Anteriormente, comentamos que uma conversa se organiza em falas alternadas, chamadas turnos. Cada vez que um falante toma a palavra, inicia-se um turno; sem essa alternância, há monólogo e não diálogo. Os interlocutores normalmente aproveitam um silêncio, uma pausa, uma hesitação na fala do outro para tomar a palavra. Às vezes, o falante emprega determinadas palavras para “roubar” o turno do outro; em outras, quem está com a palavra indica o próximo falante (nesse caso, os vocativos desempenham papel fundamental).

–>> Veja aqui o artigo anterior sobre este assunto.

Os turnos de fala são organizados sequencialmente, um depois do outro (se os interlocutores falarem ao mesmo tempo, o diálogo fica comprometido), mas quem fala, quando e por quanto tempo é uma negociação, e esse é um dos aspectos mais interessantes da conversação.

Observe o seguinte fragmento de diálogo:

falante A: – Considero isso uma temeridade… um perigo que…
falante B: – Sim, mas… é preciso entender os dois lados da questão, não é?

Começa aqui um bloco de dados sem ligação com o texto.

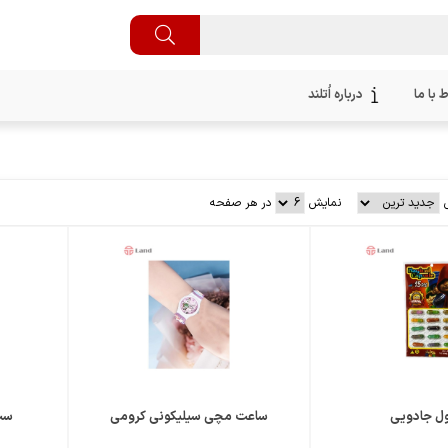
ط با ما
درباره اُتلند
نمایش
در هر صفحه
مقایسه
مقایسه
علاقمندی
علاقمندی
ل جادویی
ساعت مچی سیلیکونی کرومی
ست 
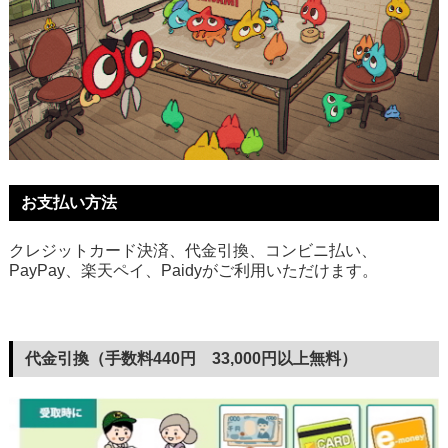
お支払い方法
クレジットカード決済、代金引換、コンビニ払い、
PayPay、楽天ペイ、Paidyがご利用いただけます。
代金引換（手数料440円 33,000円以上無料）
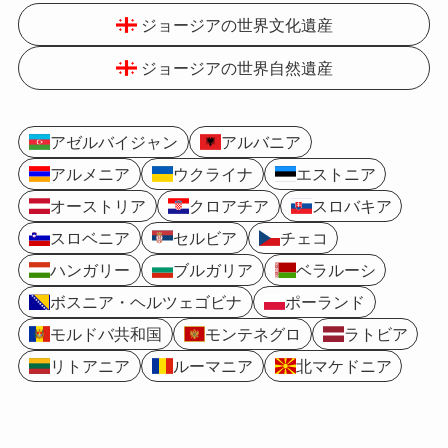
ジョージアの世界文化遺産
ジョージアの世界自然遺産
アゼルバイジャン
アルバニア
アルメニア
ウクライナ
エストニア
オーストリア
クロアチア
スロバキア
スロベニア
セルビア
チェコ
ハンガリー
ブルガリア
ベラルーシ
ボスニア・ヘルツェゴビナ
ポーランド
モルドバ共和国
モンテネグロ
ラトビア
リトアニア
ルーマニア
北マケドニア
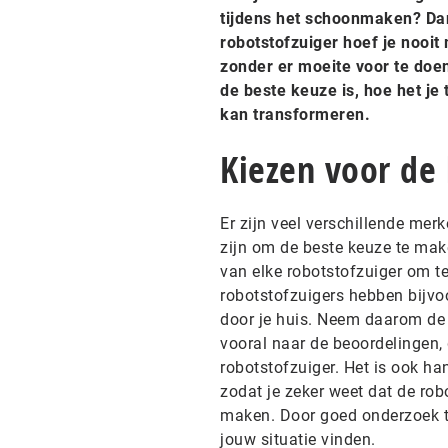
tijdens het schoonmaken? Dan
robotstofzuiger hoef je nooit
zonder er moeite voor te doen
de beste keuze is, hoe het je
kan transformeren.
Kiezen voor de 
Er zijn veel verschillende mer
zijn om de beste keuze te make
van elke robotstofzuiger om t
robotstofzuigers hebben bijvoo
door je huis. Neem daarom de 
vooral naar de beoordelingen, 
robotstofzuiger. Het is ook ha
zodat je zeker weet dat de ro
maken. Door goed onderzoek te
jouw situatie vinden.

O falante A teve seu turno de fala “roubado”; o falante B faz uso de uma estratégia muito comum: inicia sua fala com uma suposta concordância (“Sim”), imediatamente seguida de uma conjunção adversativa (“mas”) para contestar. Ao final de sua fala, o falante B passa o turno para o falante A usando a expressão interrogativa “não é?” (que pressupõe uma concordância explícita).

Num diálogo informal, é comum a conversação se iniciar com afirmações ‘óbvias, consensuais (“- Tudo bem?” / “- Tudo… e você?” / “- Que calorzão, hem?” / “- É… está insuportável!!”). São regras do jogo, da negociação, da “interação”.

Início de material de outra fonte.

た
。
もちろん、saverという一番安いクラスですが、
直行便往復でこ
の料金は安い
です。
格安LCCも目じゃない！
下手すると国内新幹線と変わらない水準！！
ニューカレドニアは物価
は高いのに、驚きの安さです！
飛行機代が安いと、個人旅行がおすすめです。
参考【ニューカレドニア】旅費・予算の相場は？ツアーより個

Nos textos literários, em diálogos dos personagens, é comum os autores buscarem reproduzir um discurso espontâneo e utilizarem expressões típicas da fala. Para imitar uma conversação real, costumam-se usar determinadas estratégias.

Leia este trecho da crônica conversas de bar.

Tudo que o Mafra dizia o Tarol duvidava. Eram inseparáveis, mas viviam brigando. O Mafra contava histórias fantásticas e o Tarol fazia aquela cara de conta outra.
– Uma vez …
– Lá vem história.
– Eu nem comecei e você já está duvidando?
– Duvidando não. Eu não acredito mesmo.
– Mas eu nem contei ainda?
– Então conta.
– Uma vez eu fui num baile só de pernetas e…
– Eu não disse? Eu não disse?

VERÍSSIMO, Luis Fernando. Conversas de bar. In: Comédias da vida privada: 101 crónicas escolhidas. Porto Alegre: L&PM, 1995. p. 275-6.

Proposta de atividade em grupo

Em grupos, troquem ideias para descobrir:

a) que recursos foram utilizados para reproduzir a sequência dinâmica de falas.
b) que recursos foram utilizados para reproduzir as entonações típicas da fala.
c) a forma como o autor determinou a troca de turnos.
d) a forma como o autor reproduziu a negociação entre o locutor e o interlocutor.
e) o efeito obtido com esses recursos.